This is where things get really interesting.

The folks at Sears corporate can call up a Sears store, scare the bejeebus out of a department manager, and move heaven and earth to make things happen. Not so much with their joint venture operations. Corporate called the Assistant Manager at the store where I bought the dishwasher. The ASM was inclined to help, but his system wouldn’t let him do anything.

We tried to go the repair route, but the repair technician kept getting rescheduled for “priority” air conditioning jobs. And I don’t begrudge that. I would feel bad if someone had to deal with broken AC while the guy was fixing my dishwasher. But it begs the question of why Sears has only one guy in all of Philadelphia servicing both dishwashers and air conditioners.

Once the repair tech made it out for the fourth service call and realized that we had to wait two more weeks for parts, the Sears Cares team asked me to meet with the store managers in Collegeville. Everyone was nice, but again, the system wouldn’t let them do anything. I left with an assurance that they would work out the issue with the system, and that I would be getting a replacement dishwasher delivered the following Tuesday.

I stayed home from work that day, but didn’t hear a peep from anyone until a customer solutions representative called me to schedule another service appointment. When I asked her what happened to my replacement dishwasher, she told me that the store manager had revoked the order and placed a request for service because I didn’t qualify for a replacement.

That’s when I contacted Sears Cares one more time. The folks there, already flustered, took matters into their own hands. They asked me to go down to a real Sears store, at the mall, and pick out a replacement model. They would be taking care of me directly from the executive office.

Oddly enough, the Sears at King of Prussia was very different from my last visit. There was no sales shark activity, and the sales team was really respectful. I don’t know if there are different managers or team members than there were last winter, or if everyone got some new training or direction. If the crew on duty that night had been there when I first shopped for our appliances, none of this probably would have happened!

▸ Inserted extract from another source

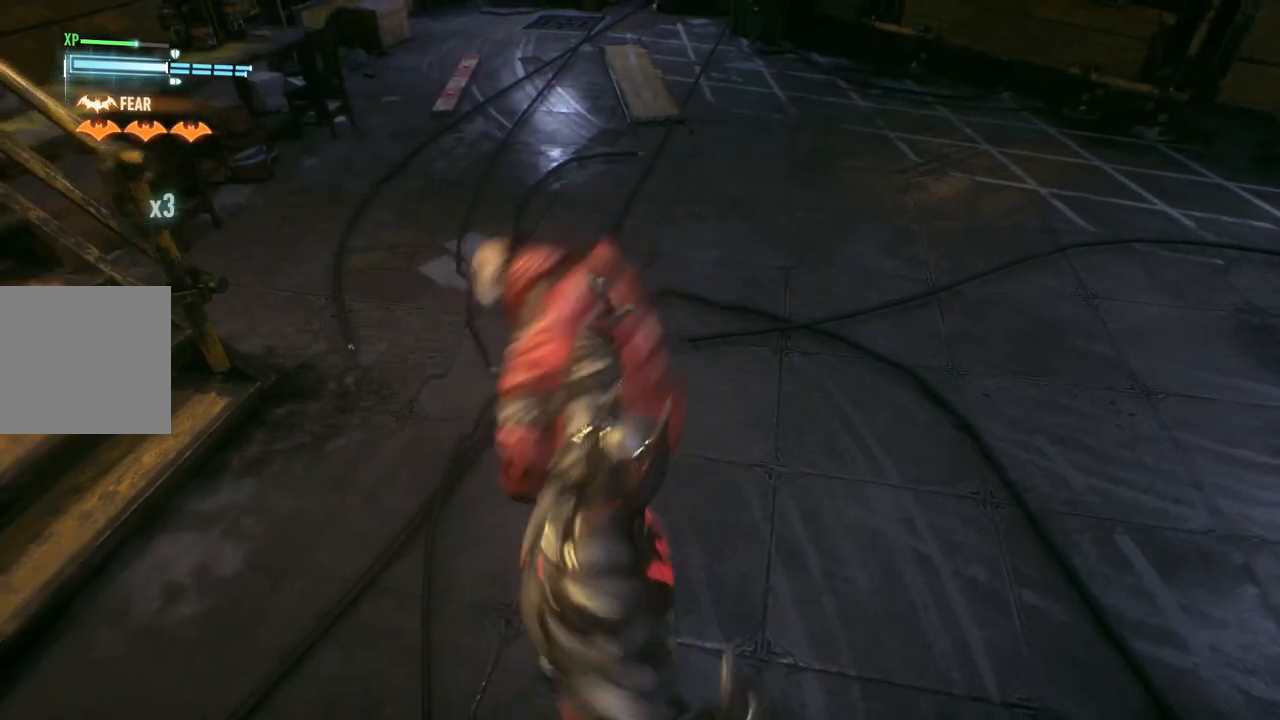
{"buttons": ["R2"], "left_stick": "up", "right_stick": "center", "events": [[67, "R2", "down"], [67, "Y", "down"], [200, "Y", "up"], [300, "Y", "down"], [417, "Y", "up"]]}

Even when they found out they weren’t making a real sale, the team made every effort to help me find a model that was nicer than what I had and in stock for immediate delivery. I called Sears Cares back Friday morning with my selection and Gabriel told me it would be there Tuesday. Their preferred installer was on vacation, but he would be in touch as soon as possible with installation details.

Sunday morning, delivery guys are on my doorstep. Sunday morning—of Labor Day Weekend. The delivery guys told me that corporate had placed an URGENT flag on this order, so they brought it right out to me. Later that day, the installer calls me—from the shore—to let me know he had an urgent message to drop everything and put me at the top of his schedule on Wednesday. This guy is calling me from the shore, on his vacation, to tell me that our dishwasher is his #1 priority.

Gabriel and Brian both told me that they would do whatever it takes to win me back as a Sears customer. And they responded in the very best way possible. Edyta from their insurance team is processing the repairs to the ceiling, and she’s got a great demeanor that makes this kind of hassle a lot easier to deal with.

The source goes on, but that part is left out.